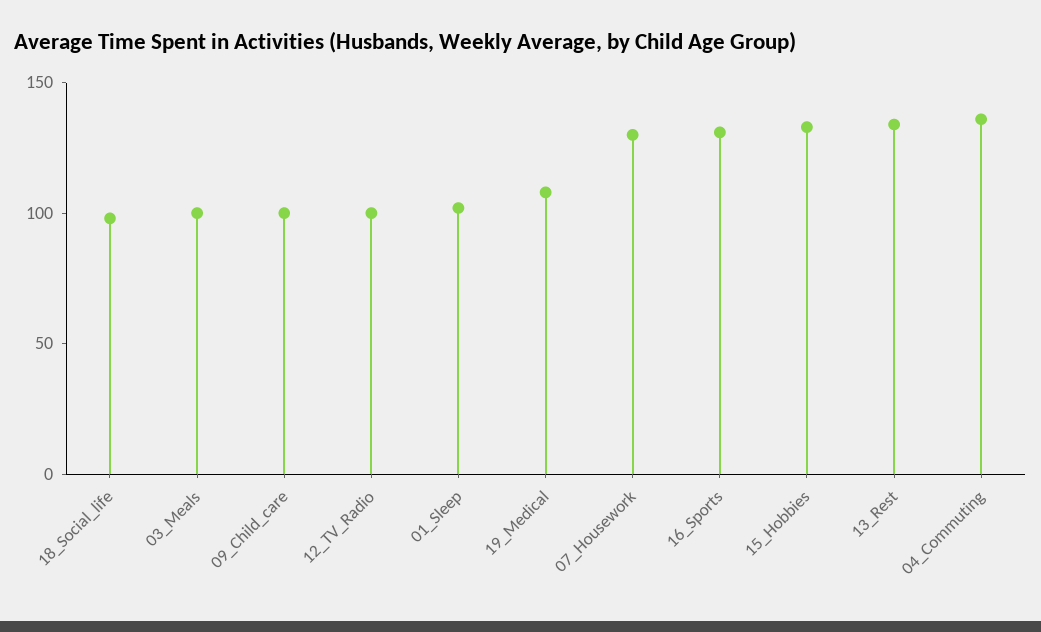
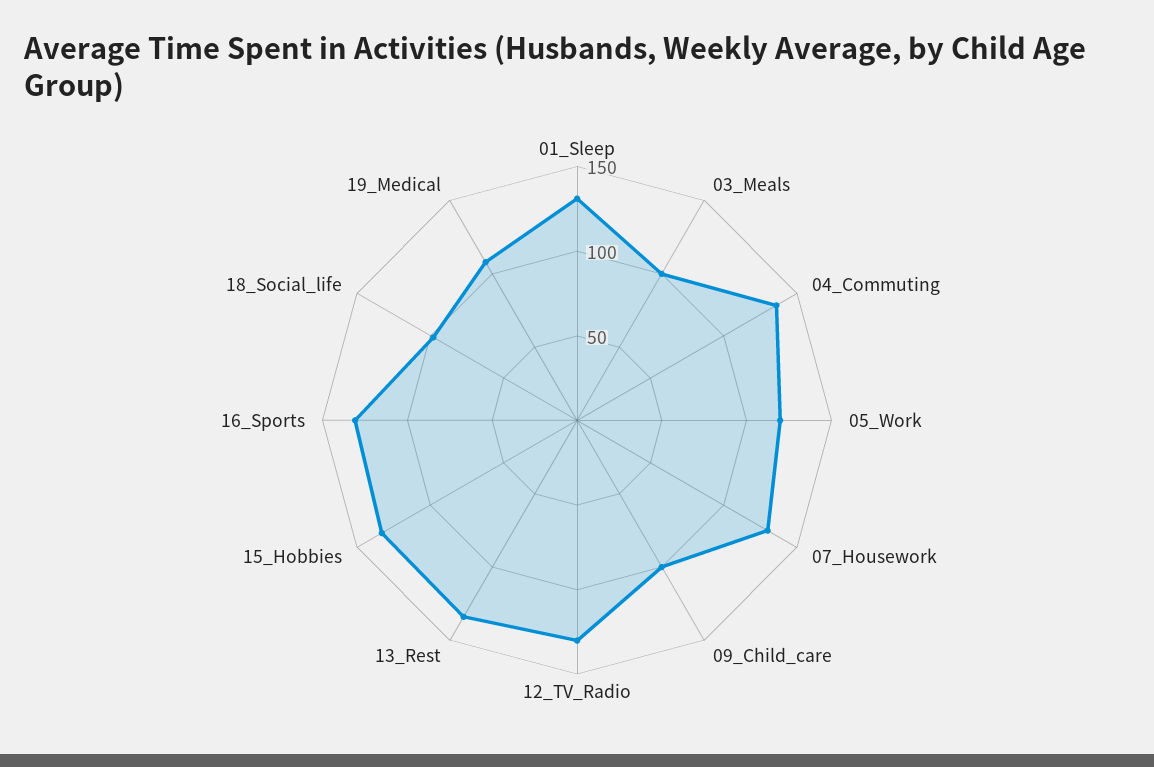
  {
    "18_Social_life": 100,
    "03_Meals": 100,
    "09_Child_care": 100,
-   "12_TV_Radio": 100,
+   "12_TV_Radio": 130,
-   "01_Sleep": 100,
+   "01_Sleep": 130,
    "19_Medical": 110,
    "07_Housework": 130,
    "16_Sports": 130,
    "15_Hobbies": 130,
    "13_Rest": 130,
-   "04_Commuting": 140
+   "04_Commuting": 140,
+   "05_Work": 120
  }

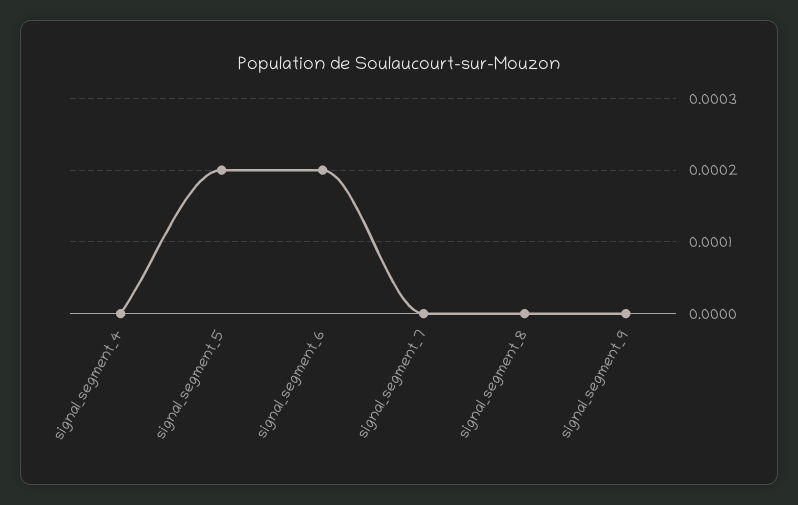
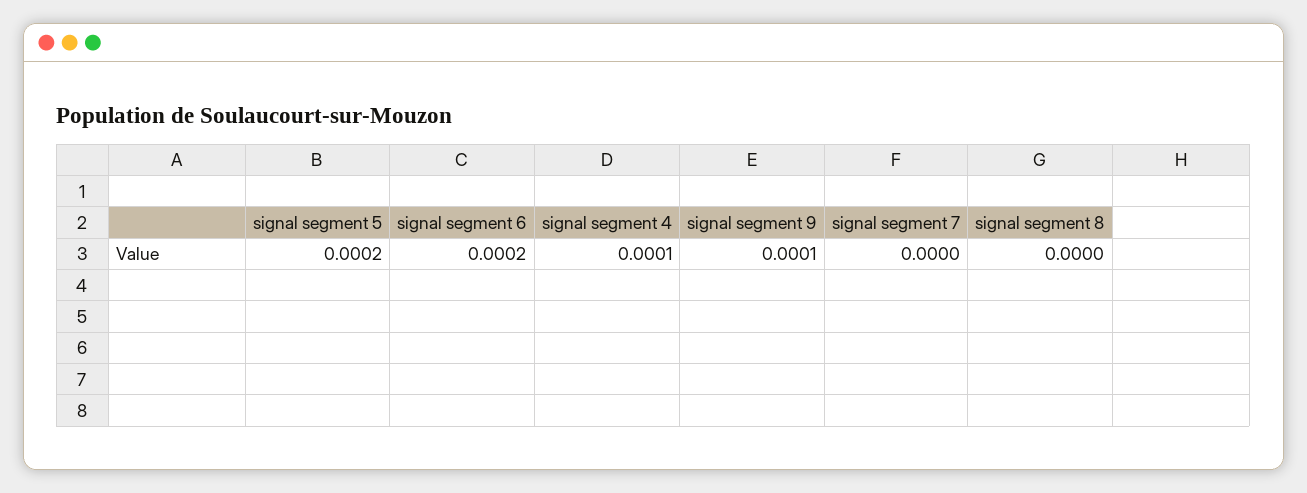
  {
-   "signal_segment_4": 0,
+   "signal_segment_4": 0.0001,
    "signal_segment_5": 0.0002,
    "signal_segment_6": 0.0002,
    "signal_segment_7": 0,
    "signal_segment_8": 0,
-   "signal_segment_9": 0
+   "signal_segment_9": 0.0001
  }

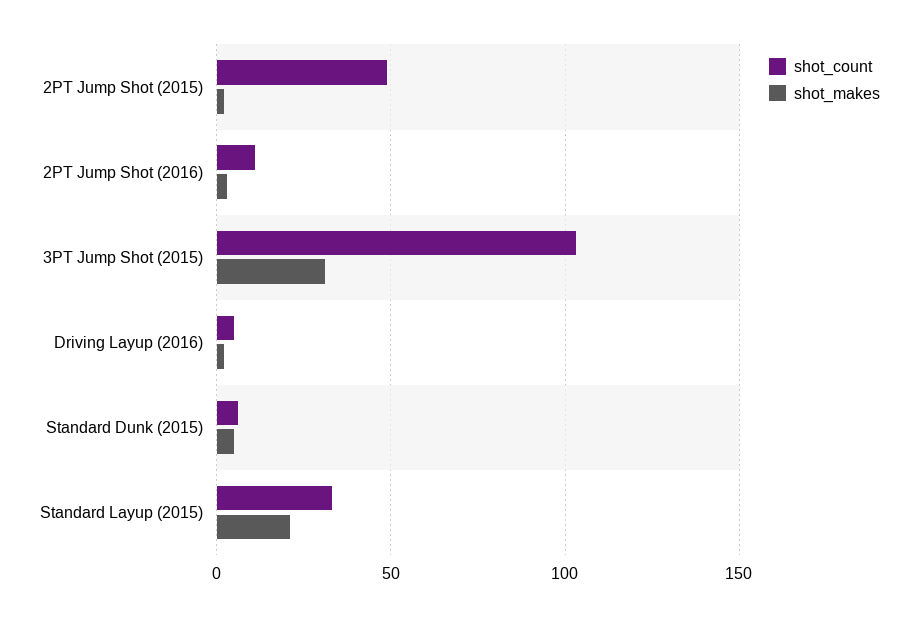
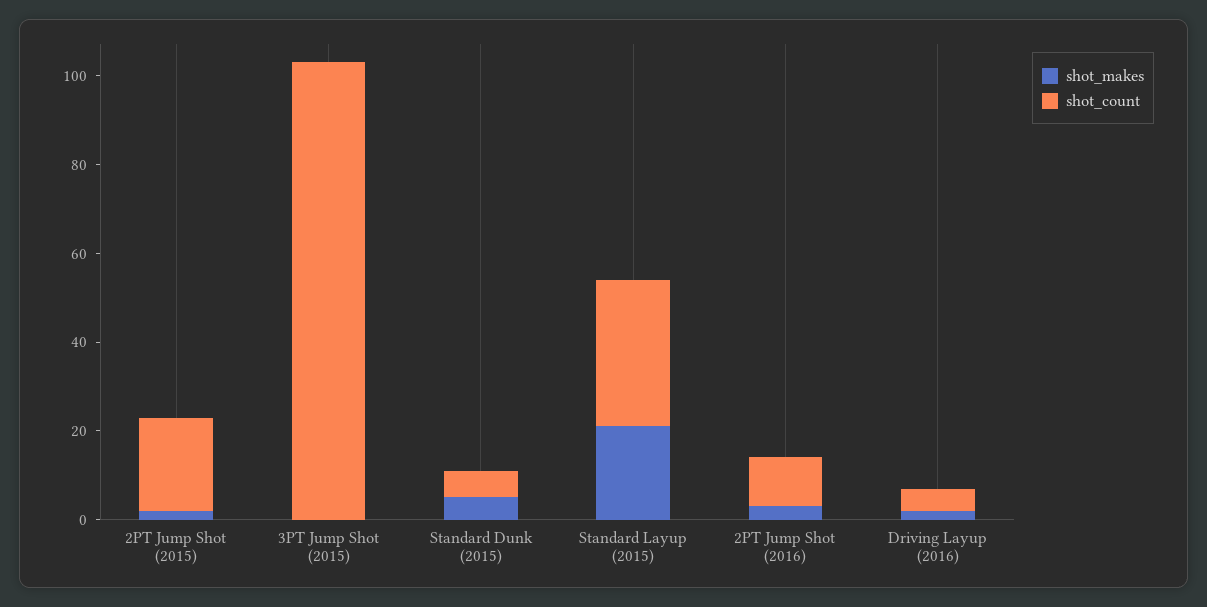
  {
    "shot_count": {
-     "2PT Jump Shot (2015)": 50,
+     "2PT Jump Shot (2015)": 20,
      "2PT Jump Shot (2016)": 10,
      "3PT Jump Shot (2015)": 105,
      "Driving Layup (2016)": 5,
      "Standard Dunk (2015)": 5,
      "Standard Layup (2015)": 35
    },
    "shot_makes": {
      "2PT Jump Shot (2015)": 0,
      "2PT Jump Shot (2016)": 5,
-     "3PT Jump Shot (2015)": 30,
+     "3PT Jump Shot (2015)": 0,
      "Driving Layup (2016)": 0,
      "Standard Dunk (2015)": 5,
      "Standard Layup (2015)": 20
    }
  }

-------

The complete set of records should be written out again, pictures excluded.

Response –
  {
    "18_Social_life": 100,
    "03_Meals": 100,
    "09_Child_care": 100,
-   "12_TV_Radio": 100,
+   "12_TV_Radio": 130,
-   "01_Sleep": 100,
+   "01_Sleep": 130,
    "19_Medical": 110,
    "07_Housework": 130,
    "16_Sports": 130,
    "15_Hobbies": 130,
    "13_Rest": 130,
-   "04_Commuting": 140
+   "04_Commuting": 140,
+   "05_Work": 120
  }

  {
-   "signal_segment_4": 0,
+   "signal_segment_4": 0.0001,
    "signal_segment_5": 0.0002,
    "signal_segment_6": 0.0002,
    "signal_segment_7": 0,
    "signal_segment_8": 0,
-   "signal_segment_9": 0
+   "signal_segment_9": 0.0001
  }

  {
    "shot_count": {
-     "2PT Jump Shot (2015)": 50,
+     "2PT Jump Shot (2015)": 20,
      "2PT Jump Shot (2016)": 10,
      "3PT Jump Shot (2015)": 105,
      "Driving Layup (2016)": 5,
      "Standard Dunk (2015)": 5,
      "Standard Layup (2015)": 35
    },
    "shot_makes": {
      "2PT Jump Shot (2015)": 0,
      "2PT Jump Shot (2016)": 5,
-     "3PT Jump Shot (2015)": 30,
+     "3PT Jump Shot (2015)": 0,
      "Driving Layup (2016)": 0,
      "Standard Dunk (2015)": 5,
      "Standard Layup (2015)": 20
    }
  }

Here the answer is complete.